Bamba wrote:
How is this all handled on the iOS side? The only time I've installed iOS apps is my team's shitty iPad app and it never asked any questions or gave any indication what access it needed but I don't know if that's usual or not?
iOS has a run-time prompt (as opposed to Android's install-time list) for each permission an app requests. However, it's a much smaller set that Android's permissions; off the top of my head, access to: the microphone; the camera; the photo library; contacts; calendars; location; probably a couple more I've forgotten. This can result in a deluge of permission prompts when you first open a big app, particularly as the number of permissions has increased over iOS's life. Apps have to be coded to degrade gracefully when a permission is declined.
Some Android permissions don't exist on iOS because all apps get them by default, like the "allow app to access the Internet" permission. All iOS apps can always access the Internet. Other Android permissions are things iOS apps can never do, like access SMS or call a phone number. This allows Android to have classes of apps iOS cannot have, like custom diallers, message clients, launchers, and many more.

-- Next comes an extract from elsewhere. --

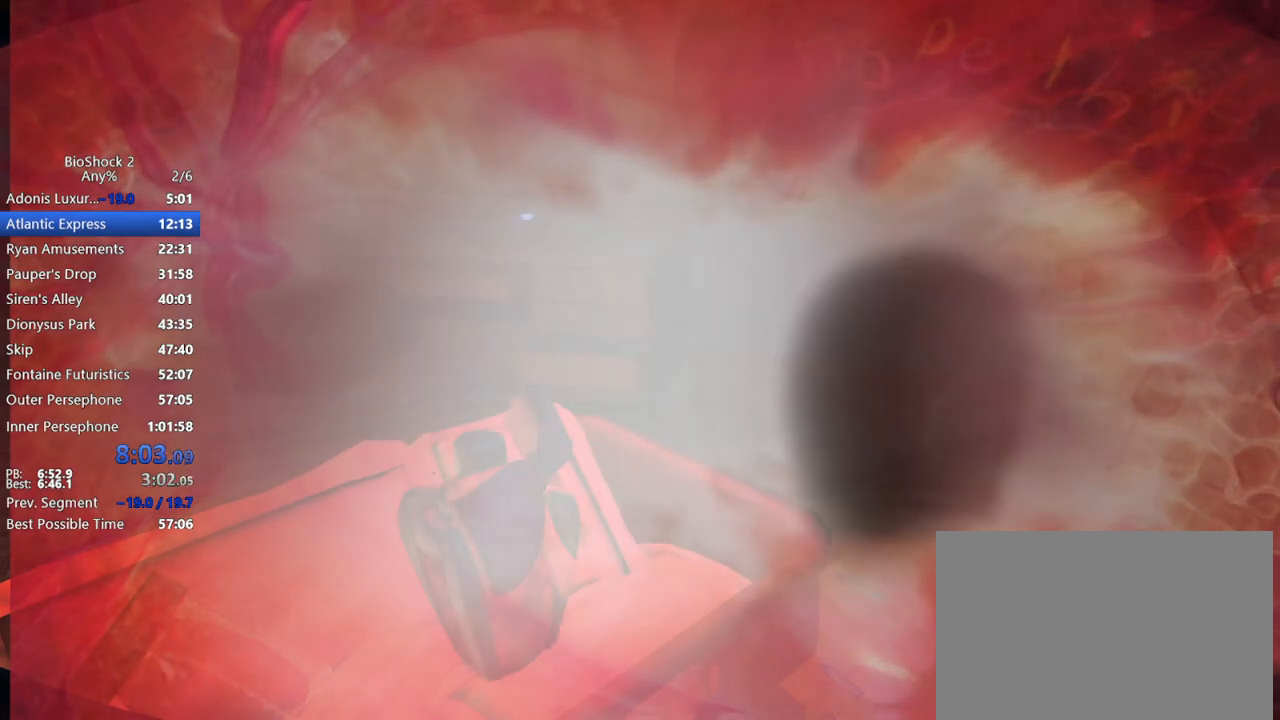
{"keys": [], "mouse": [], "events": [[50, "mouse_wheel_up", "down"], [100, "w", "down"], [133, "a", "up"], [133, "mouse_wheel_up", "up"], [317, "mouse_wheel_up", "down"], [317, "w", "up"], [417, "mouse_wheel_up", "up"]]}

iOS 8 tightened this model in a few places. For example, rather than requesting read/write access to your entire contacts list forever (the old model), an app can now say to iOS itself "I want one contact." iOS throws up an OS-level screen where the user picks a single contact, then the app only receives that contact's details and nothing else (and only once, it doesn't see any future changes you make.)
There are
third party hacks in some custom Android ROMs that bring an iOS-style permission system to Android. This can expose numerous "bugs" in third party apps when you decline a permission it was expecting to receive. In general, the workaround is to feed the app dummy data when it asks for stuff behind the permission; an empty list for contacts, a black square for the camera, silence for the microphone, and so on. It still makes a lot of apps go bang, though.